Requirements:
**a.** In the transcript about Guy Burgess and Section D, why is Philby described as a good fit for Section D? Answer in one to three sentences.
**b.** Write the next few lines of the transcript about Guy Burgess and Section D, picking up after its final sentence.

Blunt is in MI five. He's in the Security Service. John Canecross, we talked about, has joined the Foreign Office and then the Treasury, and then is the kind of private secretary to a cabinet minister, Lord Hankey. And he has tons of access to secret, you know, documents. I mean, Kercross is really important. I mean, he possibly gives the first information that that that about the

plan of the Allies to develop an atomic bomb to the the Soviets was definitely one of the first. Nineteen thirty five, if you go back a few years, he decided the best way to distance himself from his communist past was to being an aide to a right wing Tory MP.

And then they go on a fact finding trip around Nazi Germany, where according to Guy Burgess, he has sex with lots of men from the Hitler youth, which is like again, is just kind of Classic guy Burgess, which is kind of mixing work with pleasure, I think, on his on his on his and he's got this amazing network of friends, many of them gay, but not all of them. In London. And famously, this will be known as the Homintern, as opposed to the Comintern, the kind of uh uh and it's a kind of

gaggle of people who is with his flamboyant, you know, character he's mixing with. W where does he join, though, David, in nineteen thirty-six? Where's the best you know, on his path to the establishment BBC. Where else would you go? BBC. B B C. Yeah. I mean I guess the I it Blazing the blazing the straight path from having sex with tons of men in the Hitler youth.

straight to the BBC. Yes, exactly. I don't think that's an option anymore on the on the on on the on the career when you're doing your kind of you know for previous previous experience that qualifies you for this job. But he ends up in the BBC as a talks producer.

where he's persuading people to come on a talk. And again, he's so well connected. He's so charismatic. He gets lo he's got this just brilliant network. And I mean he gets to know Churchill pretty well before Churchill's Prime Minister. Churchill inscribes one of his books to Guy as a present. And then in January thirty nine, guys left the BBC for a position in something new, which is called Section D of MI six. What's the D for, David?

Philby Joins MI6, Disillusionment

The D is for destruction. Destruction, yes. I wish I wish we got to name sections this way of intelligence agencies. It reminds me Uh, you know, I think the we we did uh we did those episodes uh this is now over I I think almost uh over a year ago, Gordon, on uh on North Korean cyber bank robbers. And we talked about the North Korean Reconnaissance General Bureau and they have like a

I think they had a a unit called like the like the en the enemy destruction sabotage unit or something like that. This is this is very redolent of those kind of uh muscular North Korean naming conventions. I'm I'm a fan. Yeah, so it's a new section for MI6, focusing on sabotage and destruction, but also propaganda. Um, uh it's a bit of a it's it's new, a bit of a sideshow. And Burgess is in the bit basically dealing with propaganda because he's got his background in talk.

and the BBC. So he's a kind of liaison between Section D propaganda and Ministry of Information. But then of course he's now into it's a it's a new bit, it's a kind of adjacent to the main British Secret Service, but it's part of it. And of course he lobbies to get Philby into it, his old friend. And and Philby you can s you know you can see why Philby is perfect for it because he's an experienced war correspondent. He knows Europe. He's good at languages.

He knows about the military, you know, he's been embedded with the military in France, but he also knows about irregular warfare from having covered the Spanish Civil War. And, you know, Philby has also been trying to drop content, you know, hints with all his content.

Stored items
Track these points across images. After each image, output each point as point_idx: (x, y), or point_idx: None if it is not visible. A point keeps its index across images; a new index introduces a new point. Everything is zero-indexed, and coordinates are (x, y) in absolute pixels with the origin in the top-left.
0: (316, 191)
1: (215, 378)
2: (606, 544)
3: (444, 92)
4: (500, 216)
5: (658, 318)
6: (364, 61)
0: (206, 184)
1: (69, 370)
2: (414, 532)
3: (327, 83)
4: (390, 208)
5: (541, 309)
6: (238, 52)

Responses to the tasks:
**a.** Philby is an experienced war correspondent who knows Europe and is good at languages. He also knows the military, having been embedded with it in France, and he understands irregular warfare from covering the Spanish Civil War.

**b.**
links in the previous months, you know, journalists and others love to do something for the war. And you know, and a fem female journalist, I think, with intelligence links is is the one he thinks plays a role. But definitely Burgess is is is the one who kind of helps get him in. Philby says No and he's he's talking about this uh this meeting with Burgess says I was sitting in the office in the Times with very little to do.

When suddenly the telephone rang and a voice asked me to go to a certain room in a certain hotel on a certain day, and I asked why. And they said, Well look here, it's it's rather special work we are thinking for you about, and please be as discreet as you can. Simply come to us. and don't say anything. And so this this is the connection that I guess Burgess helps facilitate for Phil B to the secret intelligence service that is gonna Really? Shape.

all of Philby's robatic life and legacy. Yeah, that's right. So, you know, he has a couple of interview at the St. Ermine's Hotel, which is still there. Um, and uh he's asked to sign the official Secrets Act. He's into this section D and Guy shows him up to his new office you know, no one knows what it's doing,'cause it's new, it's the start of the war, there's, you know, reorganization. It's all a bit of a mess. He's got a vague role, Philby, helping Burgess of all.

And there's a great description in um Philby's memoir, and it's I have to say his memoir is pretty unreliable in part. But it I do love the title. Shockingly. Yeah, shockingly. Helped written partly by the KGB, but it is called My Silent War, which I think is a great title for a for his memoir. And he says sometimes in the early weeks

I felt perhaps that I had not made the grade after all. It seemed that somewhere lurking in deep shadow, there must be another service, really secret, and really powerful. capable of backstairs machination on such a scale as to justify the perennial suspicions of, say, the French. But it soon became clear that such was not the case.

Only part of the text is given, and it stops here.